> [Estratto fornito]:

Visite private, a pagamento, durante l’orario di lavoro e carte di credito usate in modo “allegro”: si allargano a questi fronti le indagini della procura sulla Città della Salute di Torino, la principale azienda ospedaliera del Piemonte. Risultato, i pubblici ministeri Giulia Rizzo e Mario Bendoni hanno aperto altre due inchieste come “stralci” di quella principale sui conti, che lo scorso ottobre era sfociata in un avviso di conclusione delle indagini preliminari notificato a 25 persone. Un’inchiesta che ha fatto emergere un buco da 122 milioni di crediti non più esigibili e che vede imputati, tra gli altri, l’ultimo direttore generale dell’azienda ospedaliera, Giovanni La Valle (che nel frattempo ha lasciato l’incarico ed è assistito dall’avvocato Natascia Taormina).

> [Il tuo obiettivo]: Elenca tutte le persone indicate per nome e cognome nell'estratto fornito.

> [Esercizi di interpretazione di grafici]:

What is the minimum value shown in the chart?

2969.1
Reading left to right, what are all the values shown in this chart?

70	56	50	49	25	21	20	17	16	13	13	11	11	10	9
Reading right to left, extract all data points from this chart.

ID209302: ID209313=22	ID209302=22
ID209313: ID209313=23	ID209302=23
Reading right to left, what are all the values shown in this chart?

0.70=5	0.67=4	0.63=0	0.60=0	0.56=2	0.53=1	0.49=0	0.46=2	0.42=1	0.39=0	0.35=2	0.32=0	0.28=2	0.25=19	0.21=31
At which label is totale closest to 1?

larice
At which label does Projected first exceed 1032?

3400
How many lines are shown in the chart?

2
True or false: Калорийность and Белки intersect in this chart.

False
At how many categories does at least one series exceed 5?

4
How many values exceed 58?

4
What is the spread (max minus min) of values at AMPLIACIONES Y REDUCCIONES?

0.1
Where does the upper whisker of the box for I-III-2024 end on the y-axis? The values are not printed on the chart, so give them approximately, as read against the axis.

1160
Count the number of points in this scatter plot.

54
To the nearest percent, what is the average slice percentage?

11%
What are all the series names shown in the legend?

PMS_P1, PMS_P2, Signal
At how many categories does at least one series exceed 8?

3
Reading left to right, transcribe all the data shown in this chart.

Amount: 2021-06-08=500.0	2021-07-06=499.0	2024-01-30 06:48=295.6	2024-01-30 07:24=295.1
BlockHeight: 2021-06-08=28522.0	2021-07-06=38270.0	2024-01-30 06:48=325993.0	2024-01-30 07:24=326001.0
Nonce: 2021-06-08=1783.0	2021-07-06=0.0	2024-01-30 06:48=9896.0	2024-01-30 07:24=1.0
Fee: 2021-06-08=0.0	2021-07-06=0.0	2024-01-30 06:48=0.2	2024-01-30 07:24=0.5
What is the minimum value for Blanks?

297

> [Risposta all'esercizio]: Giulia Rizzo, Mario Bendoni, Giovanni La Valle, Natascia Taormina